Connaissez-vous cette variété de magnolia à feuilles caduques, dont les fleurs, blanches ou roses, s'épanouissent au premier printemps, somptueuses sur les branches nues ? Pour Jean-Paul Sordet, cette floraison est le linceul de jeunes disparues, le symbole secret d'amours mortes avant d'avoir été vécues. Il a près de cinquante ans. Il travaille dans la littérature, sans avoir jamais pu - empêché par la nécessité de gagner la vie de sa famille -, faute peut-être aussi de génie, se consacrer à l'oeuvre que, jeune, il croyait porter en lui. Sa femme, Claudie, dont le charme juvénile et sportif, l'avait séduit vingt-cinq années plus tôt, vieillit mal à son côté, cherchant amèrement refuge à l'échec de leur couple, dans des revendications et des idéologies hâtives. De-ci de-là, il s'offre une nuit ou quelques heures, avec une amie ou une autre.
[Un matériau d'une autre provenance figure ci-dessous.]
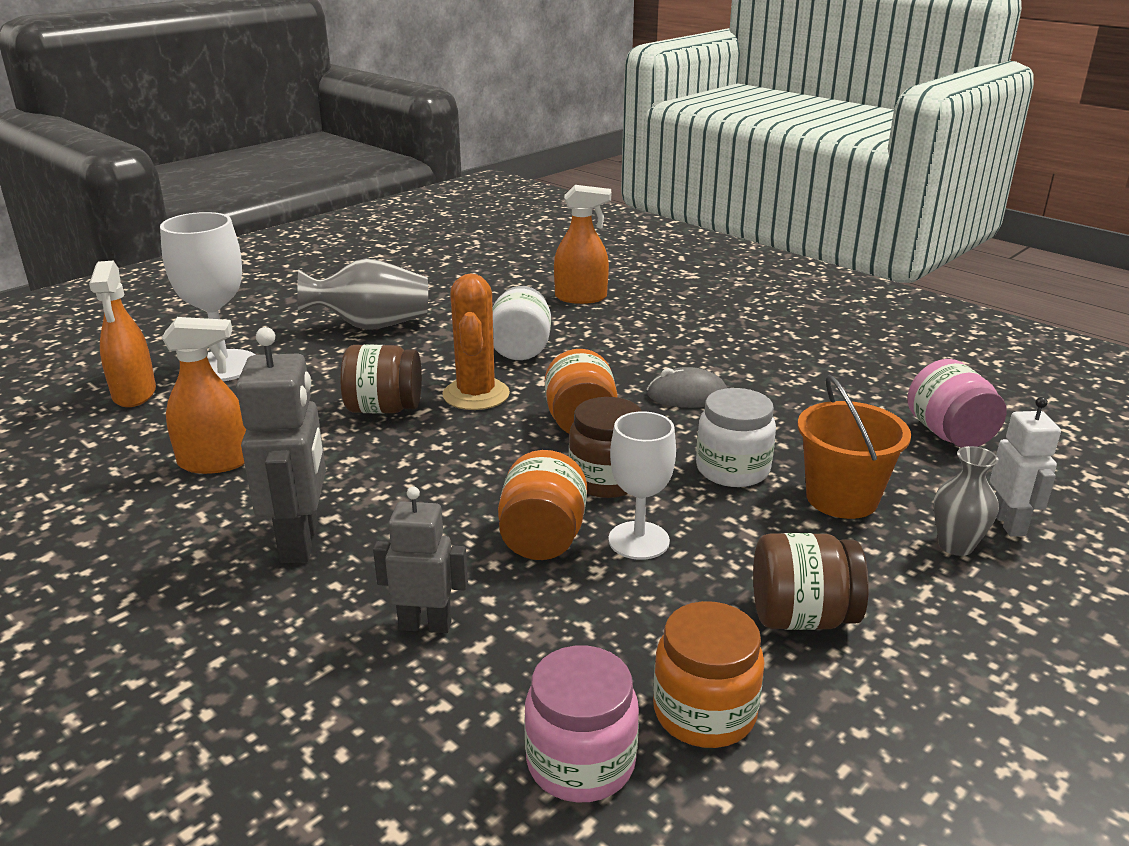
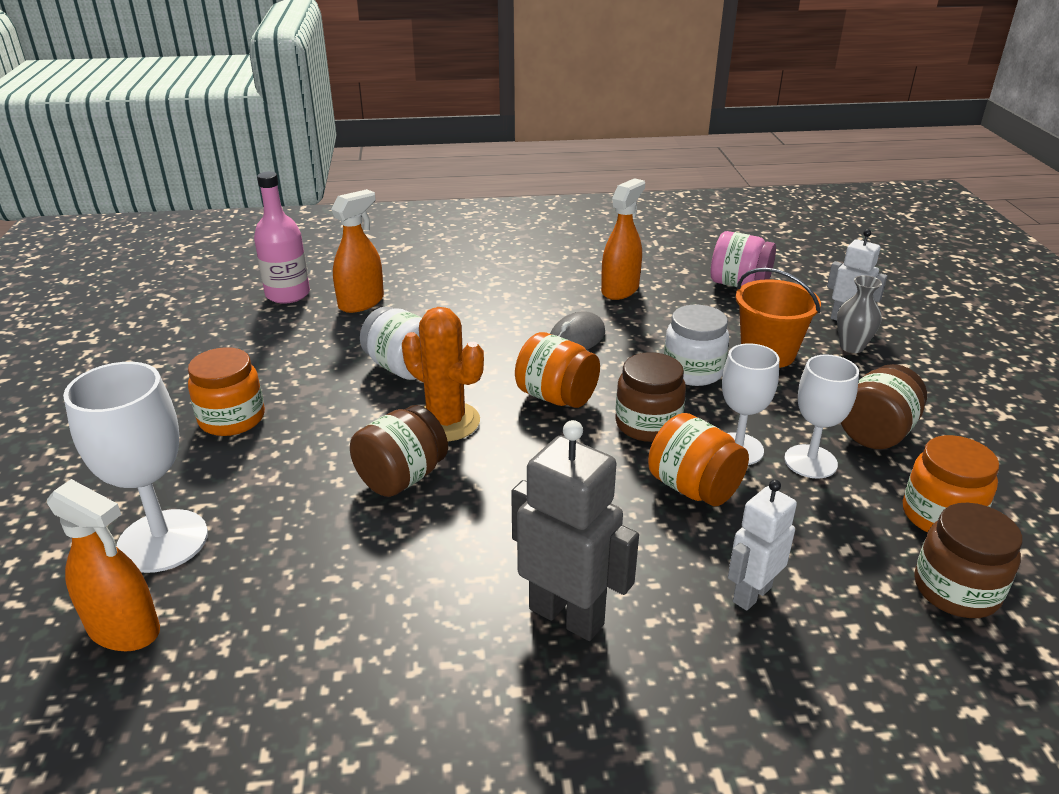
camera: 50 degrees left, 5 degrees up
(215, 462) = (361, 619): orange spray bottle -> orange spray bottle (620, 290)
(371, 326) = (232, 419): grey vase -> orange jar
(425, 625) = (751, 594): grey robot -> white robot
(545, 272) = (288, 294): none -> pink bottle
(580, 762) = (956, 590): pink jar -> brown jar
(681, 591) = (810, 461): none -> white goblet

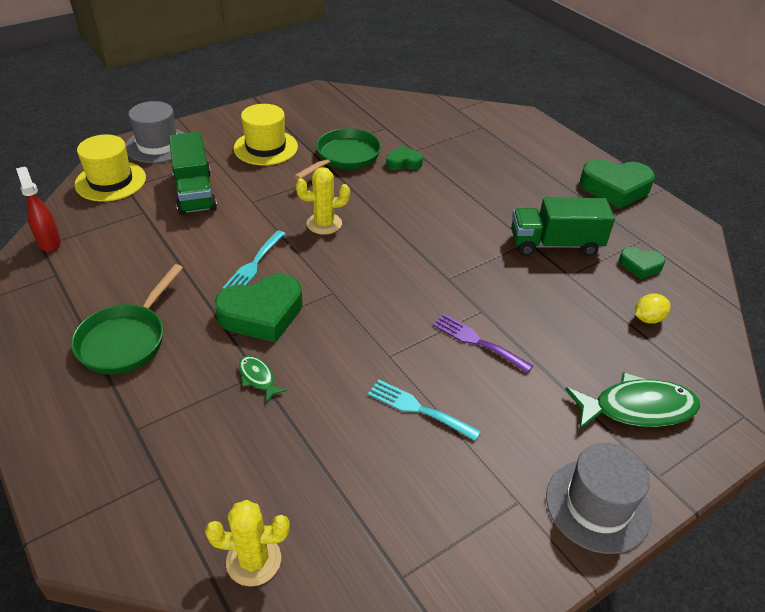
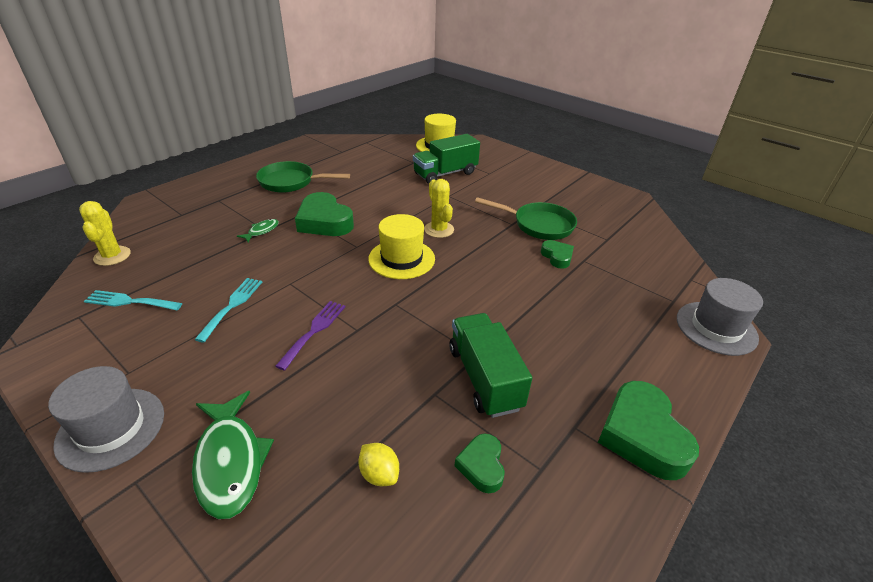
camera: 75 degrees right, 5 degrees down
(49, 242) = (369, 143): red spray bottle -> none
(158, 145) = (490, 151): grey hat -> grey hat (716, 328)
(254, 264) = (376, 209): turquoise fork -> turquoise fork (130, 302)
(266, 147) = (522, 189): yellow hat -> yellow hat (401, 259)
Ses trois enfants : Patricia, décoratrice dans le vent, Fabrice, étudiant occasionnel et poète confidentiel, Virginie, élève de terminale, sont des nébuleuses qui s'éloignent de plus en plus de lui. Demi-mari, demi-père, demi-amant, demi-écrivain, demi-jeune, demi-vieux, Jean-Paul, guetté par la neurasthénie, considère sans indulgence l'homme qu'il est devenu. [...] Mais voilà que, soudain, Claudie lui apprend la terrible maladie dont elle est atteinte, et que le malheur fait irruption dans un bonheur tard venu. Andrée Martinerie nous plonge dans un suspense sentimental et tragique, qui se prolonge bien au-delà de la dernière page d'un roman qui nous met tous en scène, jeunes et vieux, héritiers du Vieux Monde, ou nés dans le Nouveau - qu'il soit celui d'un continent ou celui d'une génération - dans une ronde où chacun cherche, selon sa morale, ses théories ou ses principes, son accomplissement. Hélas, il arrive que celui-ci dépende de la dose d'égoïsme dont on est capable face à ce sentiment aujourd hui tenu pour tiède, chrétien, larmoyant, pis, masochiste, qui s'élève comme une tempête chez Jean-Paul au chevet de sa femme, et qui s'appelle la compassion.